Scientists explain how the SPIDER code is transforming the approach to nuclear fusion.

Russian scientists conducted a simulation of the elongated plasma parameters within a tokamak using the SPIDER code. They successfully obtained a numerical assessment of the virial relations that describe the relationship between the equilibrium characteristics of toroidal plasma through integral quantities defined by external magnetic measurement data. Previously, analytical estimates were derived for these relations, and the current study aimed to verify their accuracy.

2024-12-27 10:01:11https://naked-science.ru/article/column/spider-menyaet-podhod

The work is published in the journal Physics of Plasmas. Nuclear fusion is one of the most promising technologies for generating clean and virtually inexhaustible energy. The plasma beta (βp) and internal inductance (ℓi) parameters are crucial for characterizing tokamak operations and determining plasma equilibrium. The challenge of separating these parameters arose over 60 years ago when V. D. Shafranov (corresponding member of the USSR Academy of Sciences since 1981, academic of the Russian Academy of Sciences since 1997) demonstrated in his work that their combination naturally appears in the integral consequences of equilibrium equations. Since then, researchers have been striving to find effective methods for their separation, which is an important task for plasma diagnostics and theory.

Scientists from MIPT, the M.V. Keldysh Institute of Applied Mathematics of the Russian Academy of Sciences, and the Kurchatov Institute conducted three series of plasma equilibrium calculations in a tokamak: at low, medium, and high pressures. In each series, they used an elliptical cross-section with an elongation varying from K = 1 (circular plasma) to K = 2.4.

They employed numerical methods to calculate the integrals that define the right-hand sides of standard virial relations for elongated plasma in tokamaks. The study was conducted using the SPIDER code, which enables modeling various plasma configurations with elliptical cross-sections. In each series of calculations, they analyzed the dependencies of the integrals on plasma parameters, the elongation of magnetic surfaces, and the radial derivatives of displacement and elongation.

The results indicated that the deviation of the integrals from analytical estimates does not exceed 10 percent, confirming the accuracy of the proposed analytical expressions. Specifically, it was established that the integral S₂ shows a weak dependence on elongation, which is an important discovery for further research.

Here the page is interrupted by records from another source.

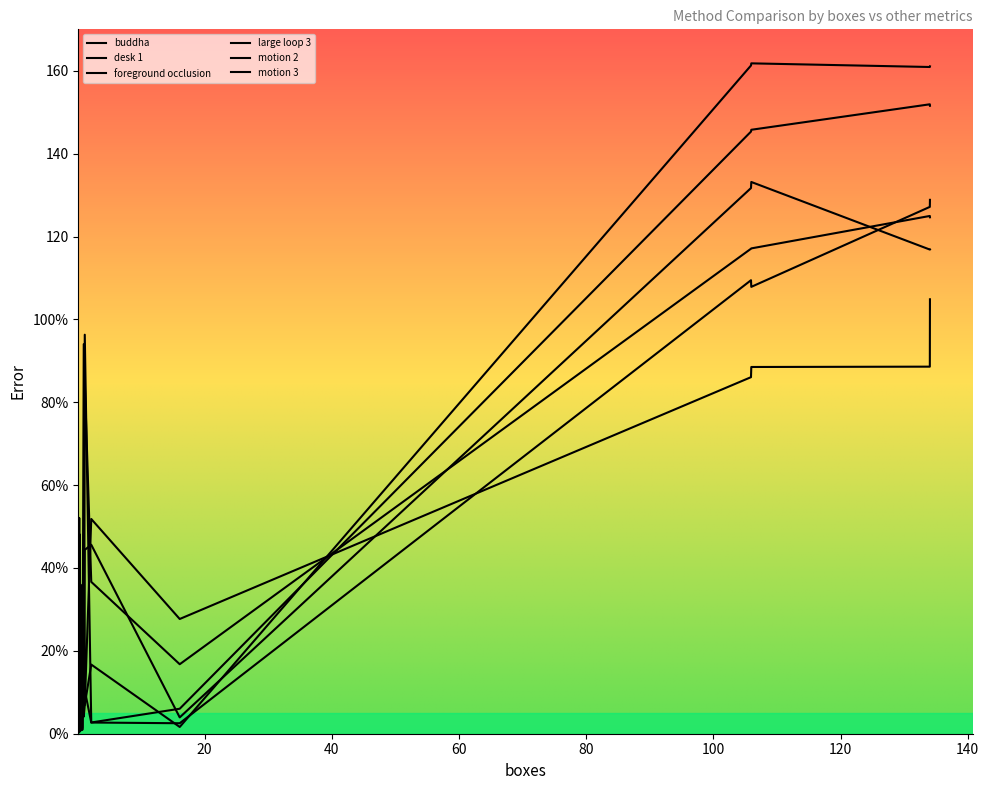

What is the minimum value for buddha?

0.3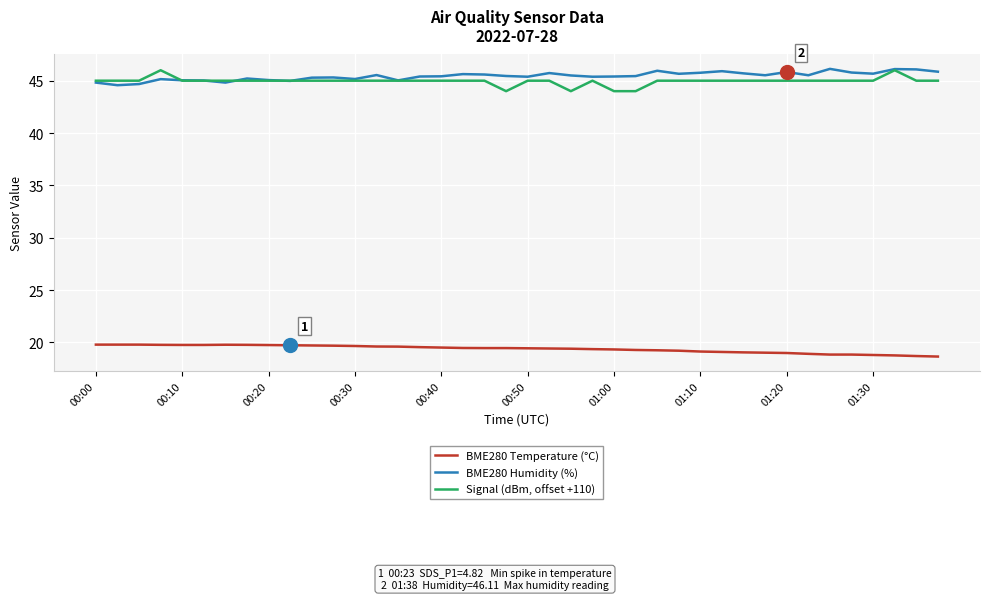

Does the chart have visible grid lines?

Yes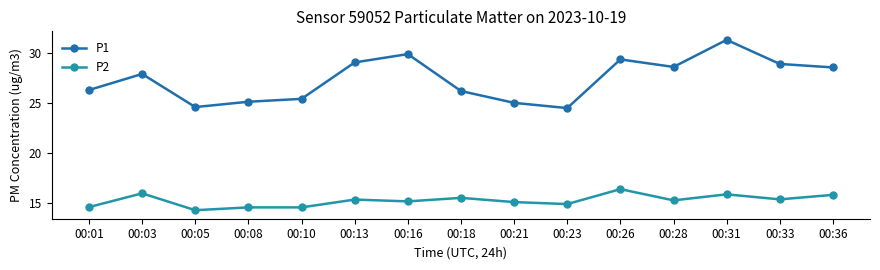

What is the value of the P1 point at the 1st from the left?

26.3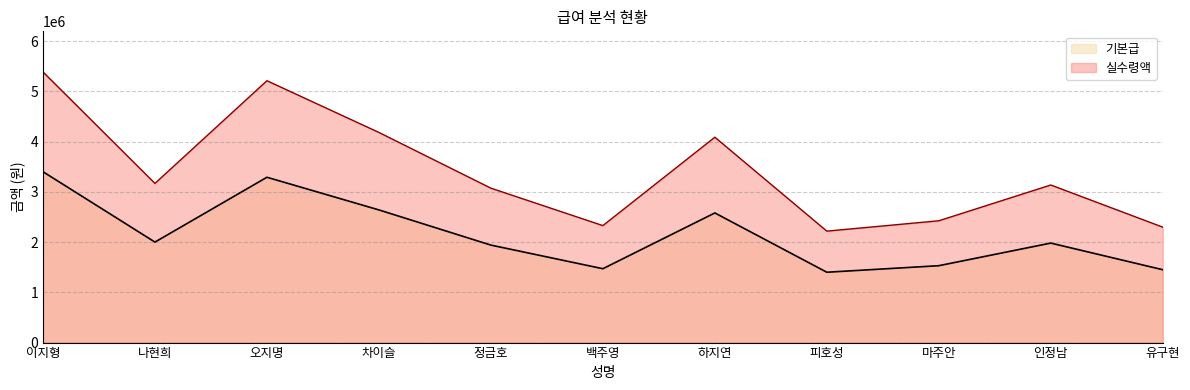

Where is the first local minimum for 실수령액?

나현희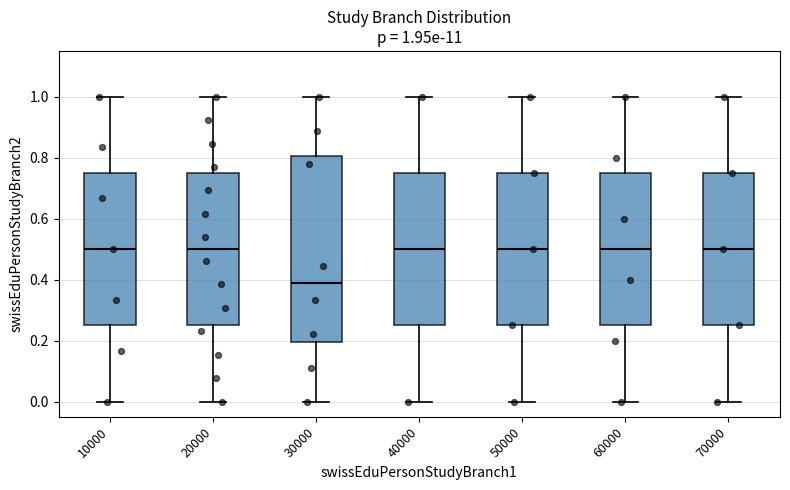

Which box's median line is the lowest?

30000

“Our study highlights the importance of considering parameters such as elongation and internal inductance for accurately describing plasma behavior in tokamaks. This opens up new possibilities for real-time plasma diagnostics and control,” said Vladimir Pustovito, a researcher in the Plasma Energy Department at MIPT.

The novelty of this research lies in its provision of numerical estimates for integrals for which compact analytical expressions were previously obtained.

The work of Russian scientists paves the way for new opportunities in nuclear fusion research. In particular, it can be utilized to optimize the operations of tokamaks like ITER and to develop new plasma diagnostic methods. The application of the results obtained will enhance plasma control and improve the efficiency of nuclear reactors.

The research findings can be applied to optimize tokamak operations, develop new precise methods for measuring plasma parameters, and deepen scientific understanding of plasma behavior under various conditions, potentially leading to new discoveries in the field of nuclear fusion.